After him, I jumped out of my head and under the covers with someone else. Hey, what else should I have done? I thought this new guy was cute. He thought I was cute. It only made sense.
But after him, some other irresistibly charming guy hit me up, and I was quick to hit him up back. And it was after that exchange I realized there is no shortage of hot guys in the world. I was getting with hot guys because they were hot, available for the taking and made me feel mighty and powerful instead of small and weak.
But then I'd leave the company of these hot guys, and all I was left with was myself and my thoughts about the guy I wished I still had.
I still miss him.
Whenever I'm with guy number two or three or four, all I can think about is how much fun I'd be having doing the same thing with guy number one. I know what you're thinking: You want me to shut up and stop complaining. You want me to quit doing other guys and start dating myself. You want me to set some boundaries and stick to them like any self-respecting woman would.
On the one hand, I agree with you, whoever you are. Having my lot of hot single men to bang with and hang with and drink under the table with is flattering at best. At it's worst, though, it's overwhelming. I don't have to go out with all of them, or any of them at all. No one is holding a gun to my head.

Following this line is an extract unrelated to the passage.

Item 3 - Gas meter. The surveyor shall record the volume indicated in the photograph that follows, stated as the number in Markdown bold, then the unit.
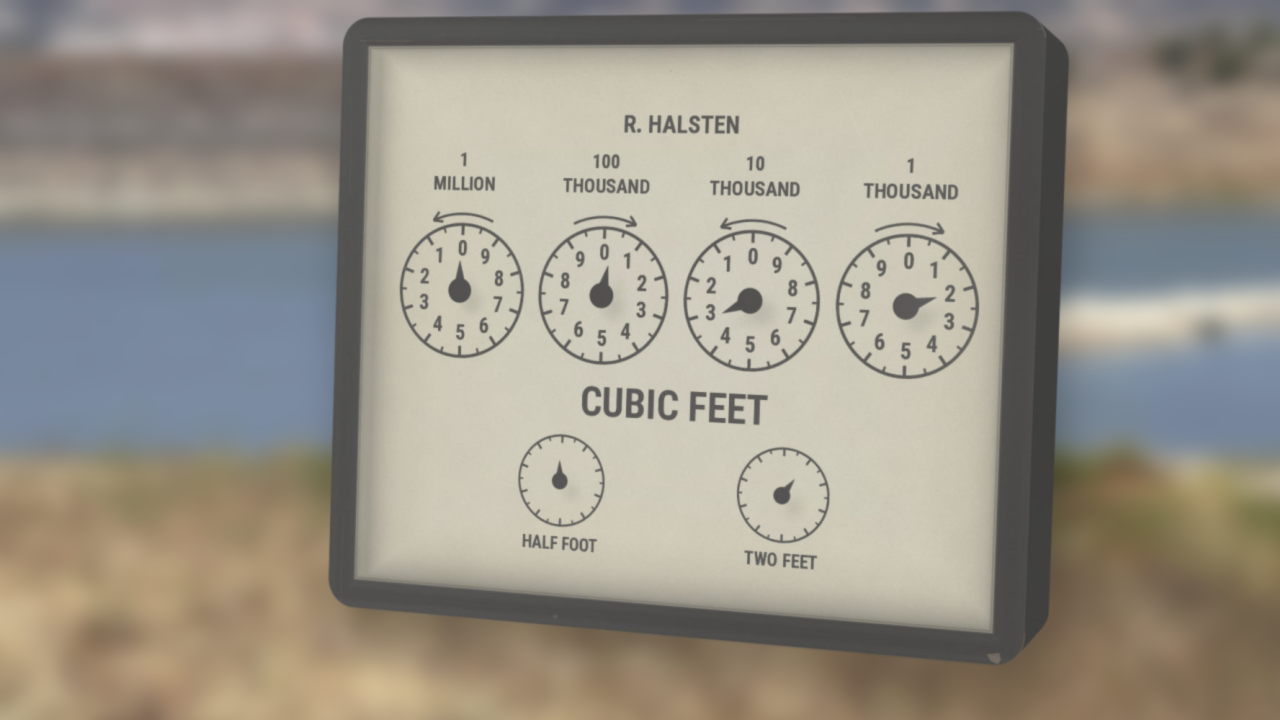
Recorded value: **3200** ft³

But that's the very problem.
It's the freedom to choose that's the problem. It's the knowing-I'll-self-destruct-when-I'm-alone-so-let-me-hit-up-this-guy-instead that's the problem because none of that helps me get closer to finding myself.

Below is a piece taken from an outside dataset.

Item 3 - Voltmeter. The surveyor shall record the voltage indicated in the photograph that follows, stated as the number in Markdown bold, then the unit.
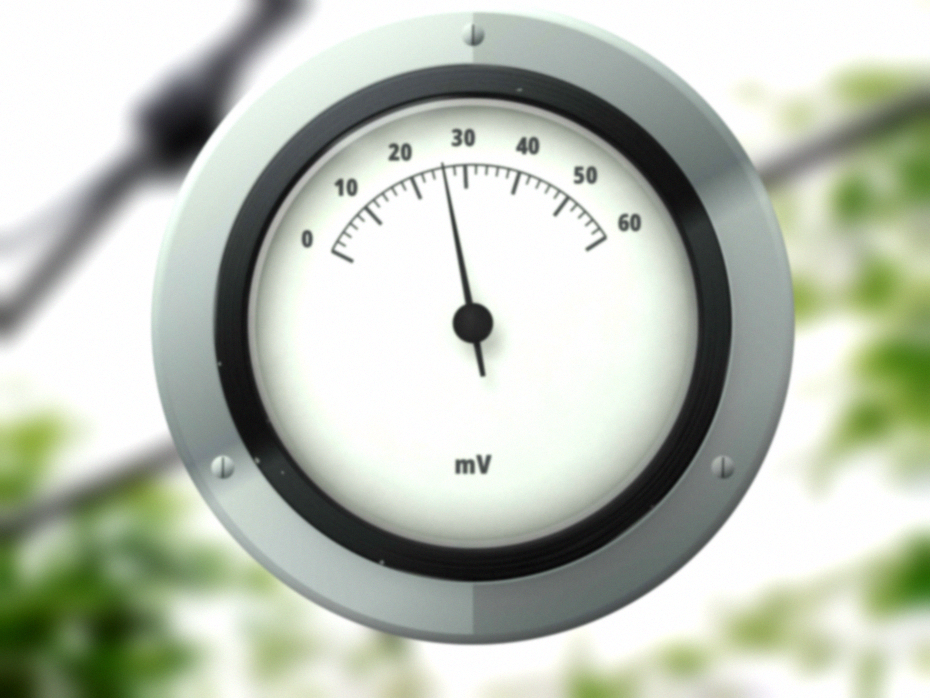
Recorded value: **26** mV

All it does is make it all about him — about them — during this time in my life that's supposed to be about me. And there's no one to follow me around to slap my hand and say, "Sheena, NO! DON'T EAT THAT! That's bad for you!" when I impulsively run off to men. It's too easy to be bad.
And what happens if, say, I hit it off with one or more of these guys? What should I do? Ignore the chemistry I have with someone just because it isn't the “right” time for me? When is it ever the right time? I've said it before, and I'll say it again: No one is ever ready to fall in love.

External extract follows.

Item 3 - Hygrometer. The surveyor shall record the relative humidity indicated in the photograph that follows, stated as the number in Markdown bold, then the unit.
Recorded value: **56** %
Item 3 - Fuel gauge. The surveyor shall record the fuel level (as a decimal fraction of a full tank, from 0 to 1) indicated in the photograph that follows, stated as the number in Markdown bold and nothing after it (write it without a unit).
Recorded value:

I'm a gal who spirals easily. If I'm not alone — if I'm not feeling my feelings about that love that could have been — then I don't have to acknowledge the fallout ever happened. It's just easier to smoke a spliff, stay out late with men and get too drunk to remember which key on my key ring opens my front door.
It's just easier to stuff down my feelings and lock them away, where they're inaccessible even to me. I've been numbing the feeling of missing one man with other men.
Besides, isn't that what people do? Move on from one person to the next as if nothing ever happened? Look at Taylor Swift and Tom What's-His-Face. And friends of mine hop on Tinder straight out of broken relationships like it's nothing.
But all the while, I'm sitting back, looking at them in both envy and genuine bewilderment, thinking, "How the hell did they move on so quickly?" Because when I try to do what they're doing, I just feel so fucking empty. Like, cold and lifeless and uninterested with nothing to offer to someone looking for something worth having.
And even if a guy and I are having great conversation, it usually doesn't mean anything on my end. They're just fluffy words. On dates, I often find myself looking up over the guy's head while the guy is looking straight at me because I know deep down I can't give myself to him.
When will be the right time to open up to someone new? And when will I know it? Will I just wake up one day and feel it? Does not thinking about the person all the time mean you're over him, or is that just the beginning of it?
I guess all I'm asking is, if time heals all, how should I spend my time? I've never been in love, and I want it to happen eventually.
I wish I could be one of those girls who opens up with not a care in the world. The fun-loving girl who doesn't just feed you lines because she knows that's the right thing to do, but actually means them.
But, I feel closed off, and I have been for a while. I need to fix myself because it's a tough thing, being the kind of girl who takes a half-hearted relationship too much to heart.